Today one of my testers came to me and said my program had failed her test.

All she did was actually open up all my properties files and save them as Unicode format.


  1. Is there an industry practice to check every properties file encoding type?
  2. How do you deal with this problem?

I've never seen any java project running encoding check on properties file before. But I see her point, because customer might save the properties file in different encoding type.

+2  A: 

Are the properties files considered part of the application, or part of user editable files. In the first case, I don't think it's wrong to make assumptions about how parts of your application are encoded or stored.

If the properties files are targeted at the user, as user-editable files, then the principle applies: you should validate and clean any and all input coming in from outside your application.

The official java.util.Properties documentation states that the encoding is in ISO-8859-1.

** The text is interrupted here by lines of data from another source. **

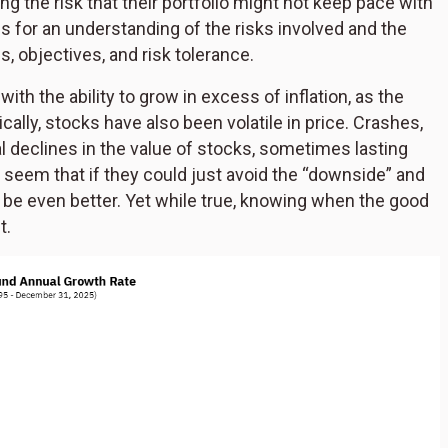
ng the risk that their portfolio might not keep pace with
alls for an understanding of the risks involved and the
s, objectives, and risk tolerance.
h the ability to grow in excess of inflation, as the
ically, stocks have also been volatile in price. Crashes,
l declines in the value of stocks, sometimes lasting
d seem that if they could just avoid the “downside” and
 be even better. Yet while true, knowing when the good
t.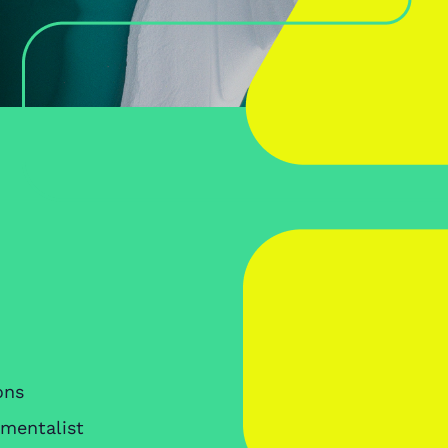
ons
nmentalist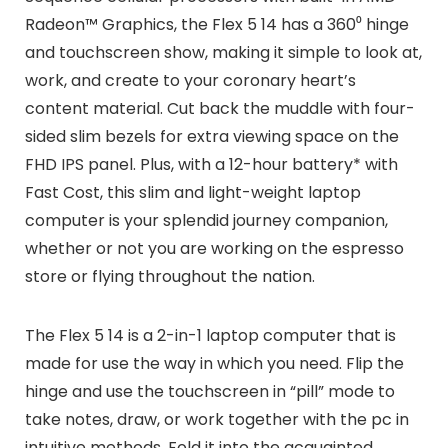
Radeon™ Graphics, the Flex 5 14 has a 360⁰ hinge
and touchscreen show, making it simple to look at,
work, and create to your coronary heart’s
content material. Cut back the muddle with four-
sided slim bezels for extra viewing space on the
FHD IPS panel. Plus, with a 12-hour battery* with
Fast Cost, this slim and light-weight laptop
computer is your splendid journey companion,
whether or not you are working on the espresso
store or flying throughout the nation.
The Flex 5 14 is a 2-in-1 laptop computer that is
made for use the way in which you need. Flip the
hinge and use the touchscreen in “pill” mode to
take notes, draw, or work together with the pc in
intuitive methods. Fold it into the acquainted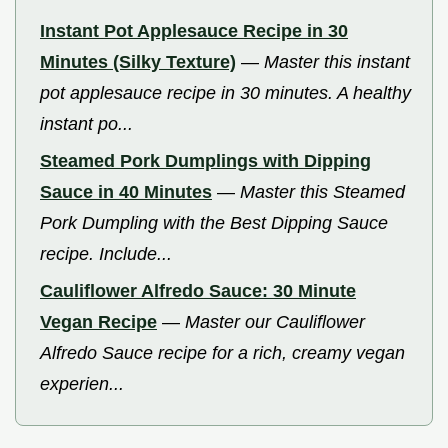
Instant Pot Applesauce Recipe in 30
Minutes (Silky Texture)
—
Master this instant
pot applesauce recipe in 30 minutes. A healthy
instant po...
Steamed Pork Dumplings with Dipping
Sauce in 40 Minutes
—
Master this Steamed
Pork Dumpling with the Best Dipping Sauce
recipe. Include...
Cauliflower Alfredo Sauce: 30 Minute
Vegan Recipe
—
Master our Cauliflower
Alfredo Sauce recipe for a rich, creamy vegan
experien...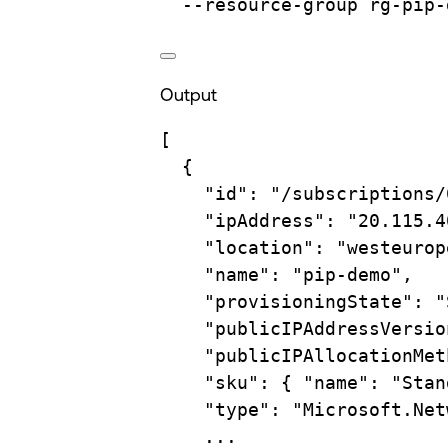
--resource-group
rg-pip-
Output
[
{
"id"
: 
"/subscriptions/
"ipAddress"
: 
"20.115.4
"location"
: 
"westeurop
"name"
: 
"pip-demo"
,
"provisioningState"
: 
"
"publicIPAddressVersio
"publicIPAllocationMet
"sku"
: { 
"name"
: 
"Stan
"type"
: 
"Microsoft.Net
...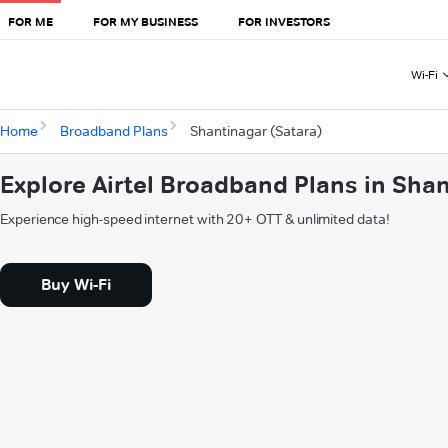
FOR ME
FOR MY BUSINESS
FOR INVESTORS
Wi-Fi
Home
Broadband Plans
Shantinagar (Satara)
Explore Airtel Broadband Plans in Sha
Experience high-speed internet with 20+ OTT & unlimited data!
Buy Wi-Fi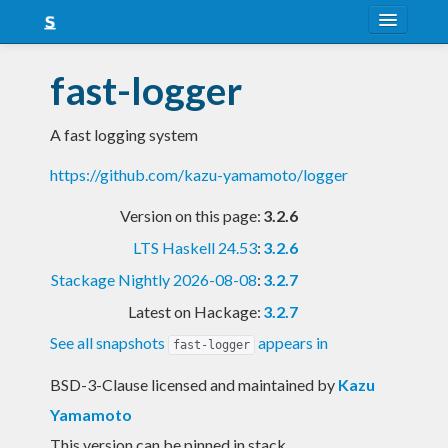
About
fast-logger
Snapshots
A fast logging system
LTS
https://github.com/kazu-yamamoto/logger
Nightly
Version on this page:
3.2.6
FAQ
LTS Haskell 24.53
:
3.2.6
Blog
Stackage Nightly 2026-08-08
:
3.2.7
Latest on Hackage:
3.2.7
See all snapshots
appears in
fast-logger
BSD-3-Clause licensed and maintained
by
Kazu
Yamamoto
This version can be pinned in stack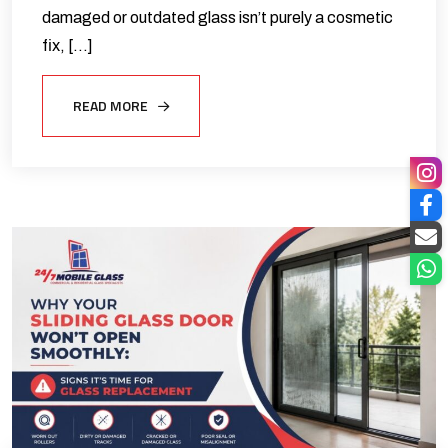
damaged or outdated glass isn’t purely a cosmetic
fix, […]
READ MORE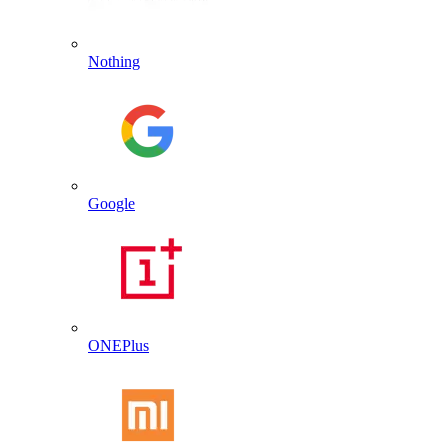
Nothing
Google
ONEPlus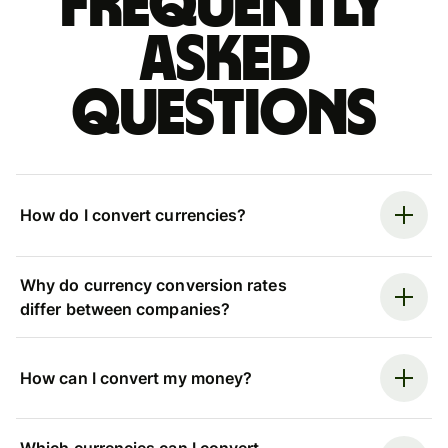
Frequently
asked
questions
How do I convert currencies?
Why do currency conversion rates
differ between companies?
How can I convert my money?
Which currencies can I convert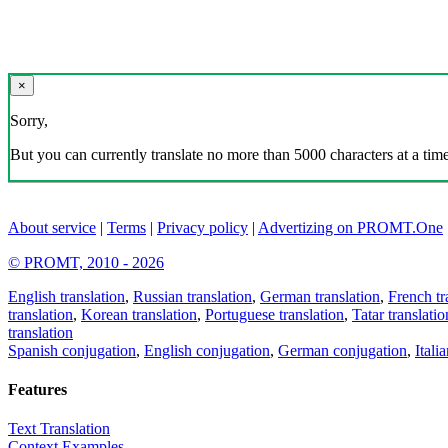
×
Sorry,
But you can currently translate no more than 5000 characters at a time
About service
|
Terms
|
Privacy policy
|
Advertizing on PROMT.One
© PROMT, 2010 - 2026
English translation
,
Russian translation
,
German translation
,
French tr
translation
,
Korean translation
,
Portuguese translation
,
Tatar translatio
translation
Spanish conjugation
,
English conjugation
,
German conjugation
,
Itali
Features
Text Translation
Context Examples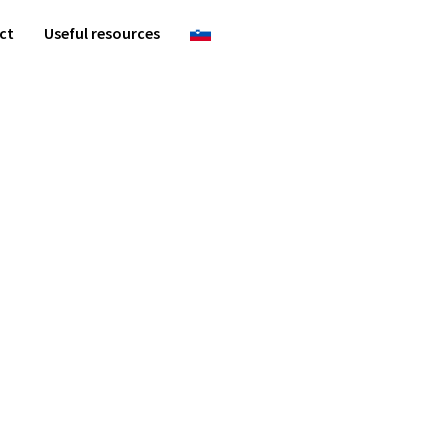
ct
Useful resources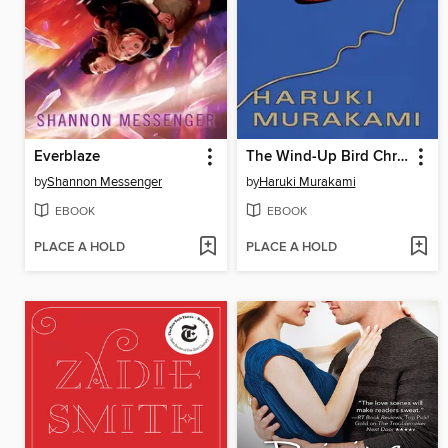
Everblaze
The Wind-Up Bird Chronicle
by
Shannon Messenger
by
Haruki Murakami
EBOOK
EBOOK
PLACE A HOLD
PLACE A HOLD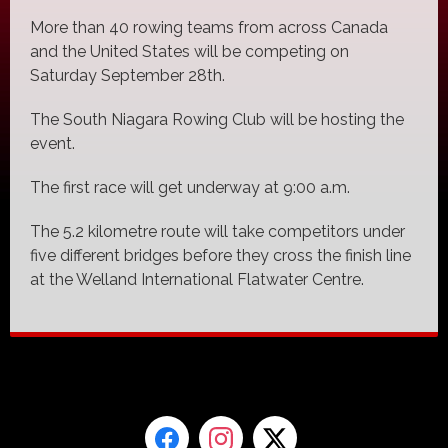
More than 40 rowing teams from across Canada
and the United States will be competing on
Saturday September 28th.
The South Niagara Rowing Club will be hosting the
event.
The first race will get underway at 9:00 a.m.
The 5.2 kilometre route will take competitors under
five different bridges before they cross the finish line
at the Welland International Flatwater Centre.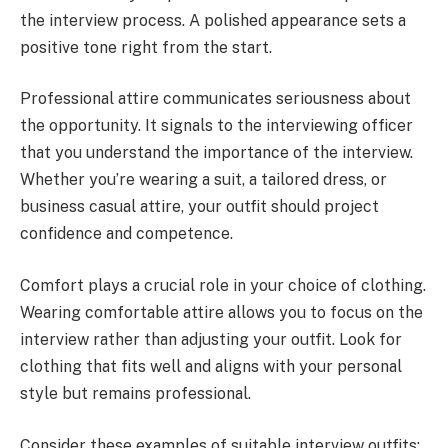
the interview process. A polished appearance sets a
positive tone right from the start.
Professional attire communicates seriousness about
the opportunity. It signals to the interviewing officer
that you understand the importance of the interview.
Whether you’re wearing a suit, a tailored dress, or
business casual attire, your outfit should project
confidence and competence.
Comfort plays a crucial role in your choice of clothing.
Wearing comfortable attire allows you to focus on the
interview rather than adjusting your outfit. Look for
clothing that fits well and aligns with your personal
style but remains professional.
Consider these examples of suitable interview outfits: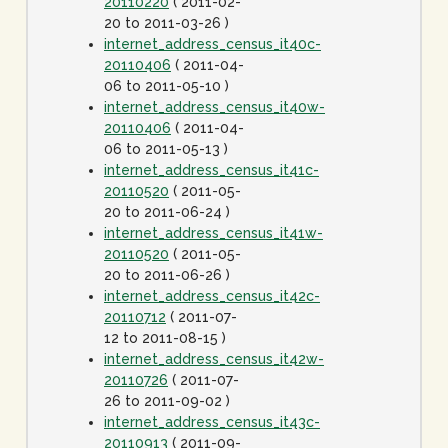
20110220
( 2011-02-
20 to 2011-03-26 )
internet_address_census_it40c-
20110406
( 2011-04-
06 to 2011-05-10 )
internet_address_census_it40w-
20110406
( 2011-04-
06 to 2011-05-13 )
internet_address_census_it41c-
20110520
( 2011-05-
20 to 2011-06-24 )
internet_address_census_it41w-
20110520
( 2011-05-
20 to 2011-06-26 )
internet_address_census_it42c-
20110712
( 2011-07-
12 to 2011-08-15 )
internet_address_census_it42w-
20110726
( 2011-07-
26 to 2011-09-02 )
internet_address_census_it43c-
20110913
( 2011-09-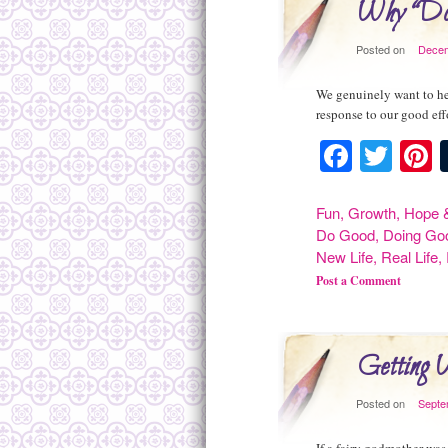
Why “Do
Posted on
Decem
We genuinely want to hel
response to our good ef
Facebo
Twit
P
Fun
,
Growth
,
Hope &
Do Good
,
Doing Go
New Life
,
Real Life
,
Post a Comment
Getting 
Posted on
Septe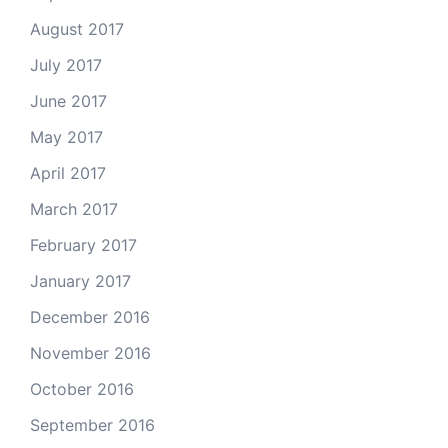
August 2017
July 2017
June 2017
May 2017
April 2017
March 2017
February 2017
January 2017
December 2016
November 2016
October 2016
September 2016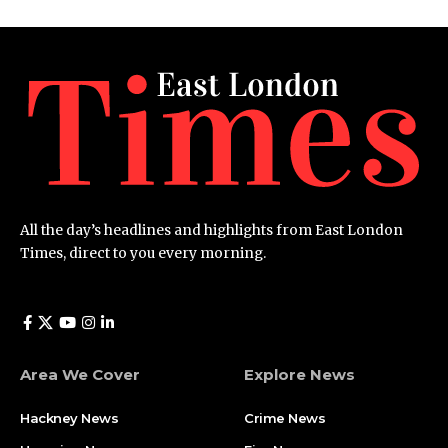
All the day’s headlines and highlights from East London
Times, direct to you every morning.
Area We Cover
Explore News
Hackney News
Crime News​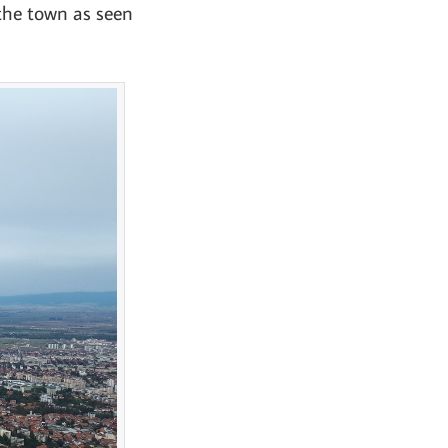
 the town as seen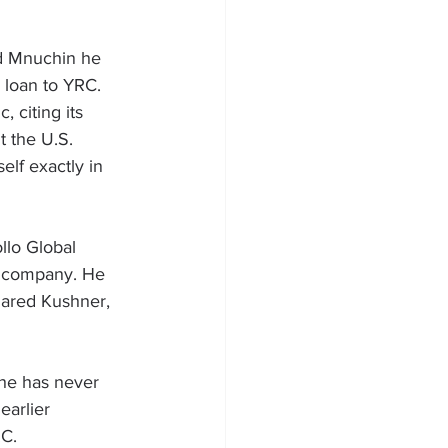
ld Mnuchin he 
 loan to YRC. 
 citing its 
t the U.S.
elf exactly in 
lo Global 
e company. He 
Jared Kushner
, 
he has never 
earlier 
RC.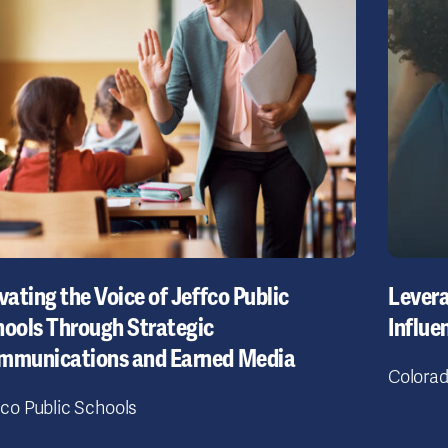
vating the Voice of Jeffco Public
Lever
ools Through Strategic
Influe
mmunications and Earned Media
Colorad
fco Public Schools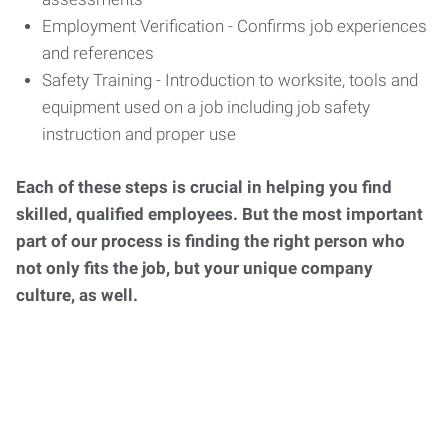
Employment Verification - Confirms job experiences
and references
Safety Training - Introduction to worksite, tools and
equipment used on a job including job safety
instruction and proper use
Each of these steps is crucial in helping you find
skilled, qualified employees. But the most important
part of our process is finding the right person who
not only fits the job, but your unique company
culture, as well.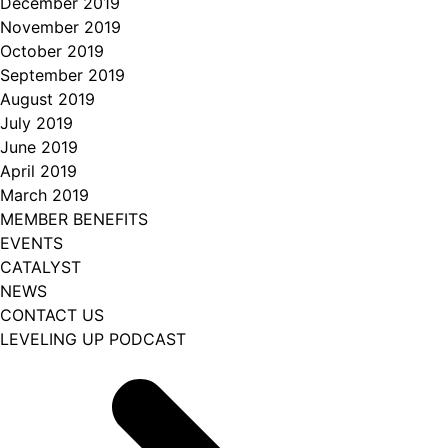
December 2019
November 2019
October 2019
September 2019
August 2019
July 2019
June 2019
April 2019
March 2019
MEMBER BENEFITS
EVENTS
CATALYST
NEWS
CONTACT US
LEVELING UP PODCAST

When saving properties to a stream or loading them from a stream, the ISO 8859-1 character encoding is used. For characters that cannot be directly represented in this encoding, Unicode escapes are used; however, only a single 'u' character is allowed in an escape sequence. The native2ascii tool can be used to convert property files to and from other character encodings.

This can be found here.

My problem is, my user could tamper the properties file and save it in other encoding format. Do we need to run a check for this?
I think you have to assume that a user who is going to edit a properties file has the sense to save it in the right encoding. There's only so much you can do to protect users from the results of messing with things that they don't understand ...
Stephen C
I've added a bit to the answer above about user-editable files, and the intent of the properties files.

Even though the spec allows Latin-1 in properties file, the common practice is ASCII.

All other charset needs to be converted to ASCII using native2ascii to be safe.

We ran into the same issues when we started to use native encodings, some are in Latin-1 and others in UTF-8 and they are not compatible. So stay with ASCII.

ZZ Coder

As others have said, the encoding for properties files read using streams is fixed at ISO-8859-1. You can't really validate this terribly easily - although checking whether the file starts with the UTF-8 byte order mark wouldn't be a bad idea.

As of Java 6, however you can provide a Reader to Properties.load instead of a Stream. If it's still an option, you might want to start using that and mandate UTF-8, which is going to be a heck of a lot easier for many people to use than ISO-8859-1 and the \uxxxx escaping.

Jon Skeet

Use native2ascii java utility to have your property files in proper state.